## Stored items
+++

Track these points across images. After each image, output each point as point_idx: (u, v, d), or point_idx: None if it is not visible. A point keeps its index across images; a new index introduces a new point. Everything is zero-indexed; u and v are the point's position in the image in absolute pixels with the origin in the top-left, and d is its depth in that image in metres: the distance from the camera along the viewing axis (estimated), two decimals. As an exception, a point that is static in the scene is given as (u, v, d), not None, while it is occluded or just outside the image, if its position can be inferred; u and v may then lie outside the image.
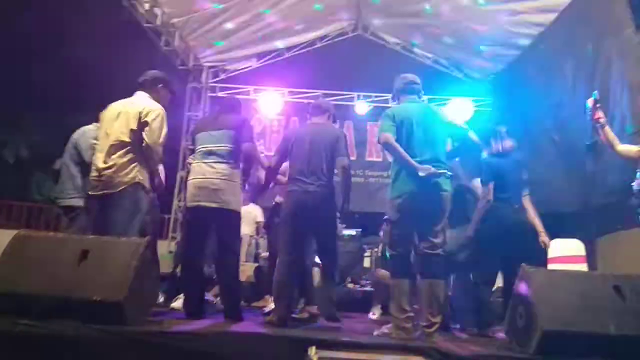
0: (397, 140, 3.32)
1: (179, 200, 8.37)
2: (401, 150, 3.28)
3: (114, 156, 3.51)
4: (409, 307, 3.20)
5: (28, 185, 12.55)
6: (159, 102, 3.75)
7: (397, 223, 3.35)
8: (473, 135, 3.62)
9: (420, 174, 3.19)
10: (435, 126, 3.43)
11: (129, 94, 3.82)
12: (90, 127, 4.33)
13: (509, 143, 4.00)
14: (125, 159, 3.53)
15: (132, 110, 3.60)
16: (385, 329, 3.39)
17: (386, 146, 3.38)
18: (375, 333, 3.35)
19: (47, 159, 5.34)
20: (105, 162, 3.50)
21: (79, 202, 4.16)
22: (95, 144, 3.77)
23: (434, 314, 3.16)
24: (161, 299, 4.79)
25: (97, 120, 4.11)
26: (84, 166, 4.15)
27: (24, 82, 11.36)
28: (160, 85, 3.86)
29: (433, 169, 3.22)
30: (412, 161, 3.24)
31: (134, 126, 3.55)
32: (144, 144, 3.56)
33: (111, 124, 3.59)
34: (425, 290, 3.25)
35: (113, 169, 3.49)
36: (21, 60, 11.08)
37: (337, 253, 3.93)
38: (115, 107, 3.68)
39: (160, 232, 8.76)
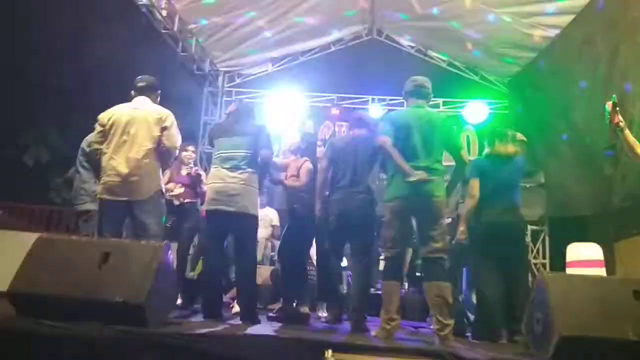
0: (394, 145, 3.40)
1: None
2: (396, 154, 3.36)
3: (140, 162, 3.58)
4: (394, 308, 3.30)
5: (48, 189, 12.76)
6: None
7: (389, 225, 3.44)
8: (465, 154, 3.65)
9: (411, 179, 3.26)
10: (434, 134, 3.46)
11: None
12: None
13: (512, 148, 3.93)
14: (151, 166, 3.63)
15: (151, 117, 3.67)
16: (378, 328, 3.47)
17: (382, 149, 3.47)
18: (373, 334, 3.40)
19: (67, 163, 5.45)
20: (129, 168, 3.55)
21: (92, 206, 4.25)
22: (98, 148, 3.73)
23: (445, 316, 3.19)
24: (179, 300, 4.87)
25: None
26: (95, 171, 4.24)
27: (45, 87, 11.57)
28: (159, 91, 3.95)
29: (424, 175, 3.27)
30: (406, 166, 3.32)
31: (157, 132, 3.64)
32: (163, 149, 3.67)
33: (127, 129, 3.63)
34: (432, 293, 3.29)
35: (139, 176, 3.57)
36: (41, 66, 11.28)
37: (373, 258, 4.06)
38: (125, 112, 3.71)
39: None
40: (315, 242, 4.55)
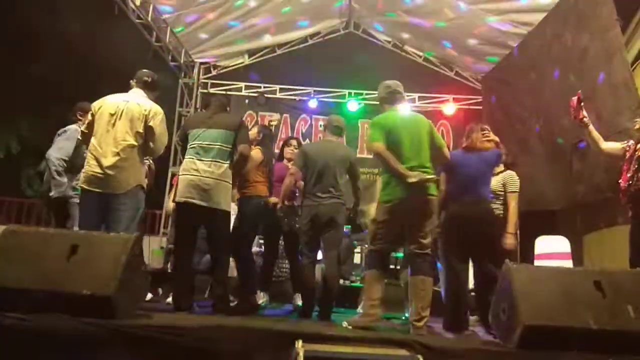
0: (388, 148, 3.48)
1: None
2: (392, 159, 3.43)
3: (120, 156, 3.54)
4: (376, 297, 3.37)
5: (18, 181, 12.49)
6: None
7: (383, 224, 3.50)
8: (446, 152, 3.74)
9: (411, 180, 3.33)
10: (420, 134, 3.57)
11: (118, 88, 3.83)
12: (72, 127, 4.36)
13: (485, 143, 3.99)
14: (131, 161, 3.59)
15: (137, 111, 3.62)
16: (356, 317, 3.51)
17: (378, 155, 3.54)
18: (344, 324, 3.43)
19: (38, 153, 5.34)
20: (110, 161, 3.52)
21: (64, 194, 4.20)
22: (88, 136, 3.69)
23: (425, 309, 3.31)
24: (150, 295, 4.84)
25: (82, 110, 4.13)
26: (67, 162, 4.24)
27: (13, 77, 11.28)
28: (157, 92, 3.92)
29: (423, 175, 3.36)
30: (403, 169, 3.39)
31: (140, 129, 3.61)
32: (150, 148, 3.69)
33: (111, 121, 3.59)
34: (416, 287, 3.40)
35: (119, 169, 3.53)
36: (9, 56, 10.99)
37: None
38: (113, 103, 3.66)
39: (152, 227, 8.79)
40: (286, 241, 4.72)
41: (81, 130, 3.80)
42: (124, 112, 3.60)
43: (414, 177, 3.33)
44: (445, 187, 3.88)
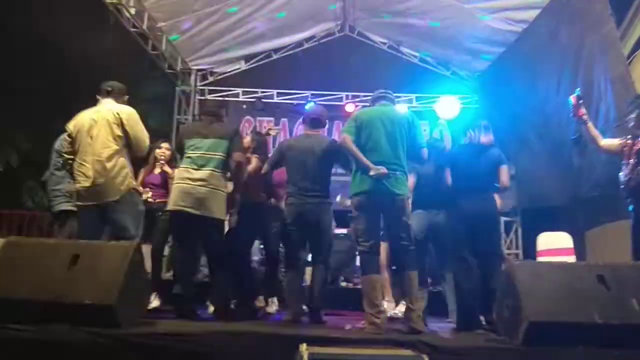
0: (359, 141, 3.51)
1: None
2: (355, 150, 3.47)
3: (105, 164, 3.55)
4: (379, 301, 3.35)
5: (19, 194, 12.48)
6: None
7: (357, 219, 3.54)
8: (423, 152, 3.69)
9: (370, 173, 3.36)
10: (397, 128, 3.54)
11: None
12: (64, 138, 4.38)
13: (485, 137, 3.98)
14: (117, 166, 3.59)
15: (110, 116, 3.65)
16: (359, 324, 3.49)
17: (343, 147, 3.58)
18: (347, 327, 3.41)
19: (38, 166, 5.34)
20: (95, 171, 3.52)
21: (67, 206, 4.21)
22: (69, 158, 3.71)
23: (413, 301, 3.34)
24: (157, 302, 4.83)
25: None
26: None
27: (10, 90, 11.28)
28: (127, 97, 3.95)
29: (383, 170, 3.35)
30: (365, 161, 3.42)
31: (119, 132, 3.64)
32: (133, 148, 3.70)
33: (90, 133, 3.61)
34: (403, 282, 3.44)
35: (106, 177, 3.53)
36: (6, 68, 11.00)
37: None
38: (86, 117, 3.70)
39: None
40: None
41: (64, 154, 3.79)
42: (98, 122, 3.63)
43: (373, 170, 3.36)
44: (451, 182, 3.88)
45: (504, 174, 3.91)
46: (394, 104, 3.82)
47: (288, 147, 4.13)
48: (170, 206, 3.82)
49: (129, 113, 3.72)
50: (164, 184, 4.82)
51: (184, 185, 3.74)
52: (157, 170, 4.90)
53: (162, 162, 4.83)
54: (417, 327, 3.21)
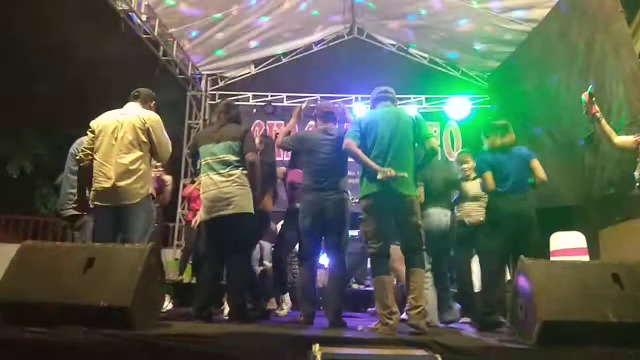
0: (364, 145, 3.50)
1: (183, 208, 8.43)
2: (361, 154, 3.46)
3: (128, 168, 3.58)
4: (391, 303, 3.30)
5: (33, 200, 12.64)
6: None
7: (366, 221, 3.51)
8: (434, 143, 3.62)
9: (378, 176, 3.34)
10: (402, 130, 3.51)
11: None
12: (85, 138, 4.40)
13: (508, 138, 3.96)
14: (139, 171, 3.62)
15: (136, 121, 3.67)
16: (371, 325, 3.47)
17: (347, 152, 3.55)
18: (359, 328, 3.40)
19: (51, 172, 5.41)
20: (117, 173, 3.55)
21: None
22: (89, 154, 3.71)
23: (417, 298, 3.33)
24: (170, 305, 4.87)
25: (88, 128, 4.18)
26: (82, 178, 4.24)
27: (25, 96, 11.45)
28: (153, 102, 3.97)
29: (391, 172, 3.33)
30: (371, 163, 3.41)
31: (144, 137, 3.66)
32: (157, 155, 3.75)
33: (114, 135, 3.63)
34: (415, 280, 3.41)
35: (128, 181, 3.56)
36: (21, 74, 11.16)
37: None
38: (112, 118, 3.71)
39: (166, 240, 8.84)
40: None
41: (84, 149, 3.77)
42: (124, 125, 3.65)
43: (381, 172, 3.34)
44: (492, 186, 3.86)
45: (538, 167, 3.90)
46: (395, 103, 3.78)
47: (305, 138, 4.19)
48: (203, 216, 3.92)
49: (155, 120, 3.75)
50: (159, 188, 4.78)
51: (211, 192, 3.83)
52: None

+++

## Exercise directions
Write the records out once more, exactly as they appear, with no pictures.

## Answer to this exercise
Track these points across images. After each image, output each point as point_idx: (u, v, d), or point_idx: None if it is not visible. A point keeps its index across images; a new index introduces a new point. Everything is zero-indexed; u and v are the point's position in the image in absolute pixels with the origin in the top-left, and d is its depth in that image in metres: the distance from the camera along the viewing axis (estimated), two decimals. As an exception, a point that is static in the scene is given as (u, v, d), not None, while it is occluded or just outside the image, if its position can be inferred; u and v may then lie outside the image.
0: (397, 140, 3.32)
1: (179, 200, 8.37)
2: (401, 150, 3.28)
3: (114, 156, 3.51)
4: (409, 307, 3.20)
5: (28, 185, 12.55)
6: (159, 102, 3.75)
7: (397, 223, 3.35)
8: (473, 135, 3.62)
9: (420, 174, 3.19)
10: (435, 126, 3.43)
11: (129, 94, 3.82)
12: (90, 127, 4.33)
13: (509, 143, 4.00)
14: (125, 159, 3.53)
15: (132, 110, 3.60)
16: (385, 329, 3.39)
17: (386, 146, 3.38)
18: (375, 333, 3.35)
19: (47, 159, 5.34)
20: (105, 162, 3.50)
21: (79, 202, 4.16)
22: (95, 144, 3.77)
23: (434, 314, 3.16)
24: (161, 299, 4.79)
25: (97, 120, 4.11)
26: (84, 166, 4.15)
27: (24, 82, 11.36)
28: (160, 85, 3.86)
29: (433, 169, 3.22)
30: (412, 161, 3.24)
31: (134, 126, 3.55)
32: (144, 144, 3.56)
33: (111, 124, 3.59)
34: (425, 290, 3.25)
35: (113, 169, 3.49)
36: (21, 60, 11.08)
37: (337, 253, 3.93)
38: (115, 107, 3.68)
39: (160, 232, 8.76)
0: (394, 145, 3.40)
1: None
2: (396, 154, 3.36)
3: (140, 162, 3.58)
4: (394, 308, 3.30)
5: (48, 189, 12.76)
6: None
7: (389, 225, 3.44)
8: (465, 154, 3.65)
9: (411, 179, 3.26)
10: (434, 134, 3.46)
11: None
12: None
13: (512, 148, 3.93)
14: (151, 166, 3.63)
15: (151, 117, 3.67)
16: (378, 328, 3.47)
17: (382, 149, 3.47)
18: (373, 334, 3.40)
19: (67, 163, 5.45)
20: (129, 168, 3.55)
21: (92, 206, 4.25)
22: (98, 148, 3.73)
23: (445, 316, 3.19)
24: (179, 300, 4.87)
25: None
26: (95, 171, 4.24)
27: (45, 87, 11.57)
28: (159, 91, 3.95)
29: (424, 175, 3.27)
30: (406, 166, 3.32)
31: (157, 132, 3.64)
32: (163, 149, 3.67)
33: (127, 129, 3.63)
34: (432, 293, 3.29)
35: (139, 176, 3.57)
36: (41, 66, 11.28)
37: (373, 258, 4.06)
38: (125, 112, 3.71)
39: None
40: (315, 242, 4.55)
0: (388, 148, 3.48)
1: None
2: (392, 159, 3.43)
3: (120, 156, 3.54)
4: (376, 297, 3.37)
5: (18, 181, 12.49)
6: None
7: (383, 224, 3.50)
8: (446, 152, 3.74)
9: (411, 180, 3.33)
10: (420, 134, 3.57)
11: (118, 88, 3.83)
12: (72, 127, 4.36)
13: (485, 143, 3.99)
14: (131, 161, 3.59)
15: (137, 111, 3.62)
16: (356, 317, 3.51)
17: (378, 155, 3.54)
18: (344, 324, 3.43)
19: (38, 153, 5.34)
20: (110, 161, 3.52)
21: (64, 194, 4.20)
22: (88, 136, 3.69)
23: (425, 309, 3.31)
24: (150, 295, 4.84)
25: (82, 110, 4.13)
26: (67, 162, 4.24)
27: (13, 77, 11.28)
28: (157, 92, 3.92)
29: (423, 175, 3.36)
30: (403, 169, 3.39)
31: (140, 129, 3.61)
32: (150, 148, 3.69)
33: (111, 121, 3.59)
34: (416, 287, 3.40)
35: (119, 169, 3.53)
36: (9, 56, 10.99)
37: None
38: (113, 103, 3.66)
39: (152, 227, 8.79)
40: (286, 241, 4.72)
41: (81, 130, 3.80)
42: (124, 112, 3.60)
43: (414, 177, 3.33)
44: (445, 187, 3.88)
0: (359, 141, 3.51)
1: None
2: (355, 150, 3.47)
3: (105, 164, 3.55)
4: (379, 301, 3.35)
5: (19, 194, 12.48)
6: None
7: (357, 219, 3.54)
8: (423, 152, 3.69)
9: (370, 173, 3.36)
10: (397, 128, 3.54)
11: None
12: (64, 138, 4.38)
13: (485, 137, 3.98)
14: (117, 166, 3.59)
15: (110, 116, 3.65)
16: (359, 324, 3.49)
17: (343, 147, 3.58)
18: (347, 327, 3.41)
19: (38, 166, 5.34)
20: (95, 171, 3.52)
21: (67, 206, 4.21)
22: (69, 158, 3.71)
23: (413, 301, 3.34)
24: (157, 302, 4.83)
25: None
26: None
27: (10, 90, 11.28)
28: (127, 97, 3.95)
29: (383, 170, 3.35)
30: (365, 161, 3.42)
31: (119, 132, 3.64)
32: (133, 148, 3.70)
33: (90, 133, 3.61)
34: (403, 282, 3.44)
35: (106, 177, 3.53)
36: (6, 68, 11.00)
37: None
38: (86, 117, 3.70)
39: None
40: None
41: (64, 154, 3.79)
42: (98, 122, 3.63)
43: (373, 170, 3.36)
44: (451, 182, 3.88)
45: (504, 174, 3.91)
46: (394, 104, 3.82)
47: (288, 147, 4.13)
48: (170, 206, 3.82)
49: (129, 113, 3.72)
50: (164, 184, 4.82)
51: (184, 185, 3.74)
52: (157, 170, 4.90)
53: (162, 162, 4.83)
54: (417, 327, 3.21)
0: (364, 145, 3.50)
1: (183, 208, 8.43)
2: (361, 154, 3.46)
3: (128, 168, 3.58)
4: (391, 303, 3.30)
5: (33, 200, 12.64)
6: None
7: (366, 221, 3.51)
8: (434, 143, 3.62)
9: (378, 176, 3.34)
10: (402, 130, 3.51)
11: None
12: (85, 138, 4.40)
13: (508, 138, 3.96)
14: (139, 171, 3.62)
15: (136, 121, 3.67)
16: (371, 325, 3.47)
17: (347, 152, 3.55)
18: (359, 328, 3.40)
19: (51, 172, 5.41)
20: (117, 173, 3.55)
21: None
22: (89, 154, 3.71)
23: (417, 298, 3.33)
24: (170, 305, 4.87)
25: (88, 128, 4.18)
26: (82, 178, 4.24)
27: (25, 96, 11.45)
28: (153, 102, 3.97)
29: (391, 172, 3.33)
30: (371, 163, 3.41)
31: (144, 137, 3.66)
32: (157, 155, 3.75)
33: (114, 135, 3.63)
34: (415, 280, 3.41)
35: (128, 181, 3.56)
36: (21, 74, 11.16)
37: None
38: (112, 118, 3.71)
39: (166, 240, 8.84)
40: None
41: (84, 149, 3.77)
42: (124, 125, 3.65)
43: (381, 172, 3.34)
44: (492, 186, 3.86)
45: (538, 167, 3.90)
46: (395, 103, 3.78)
47: (305, 138, 4.19)
48: (203, 216, 3.92)
49: (155, 120, 3.75)
50: (159, 188, 4.78)
51: (211, 192, 3.83)
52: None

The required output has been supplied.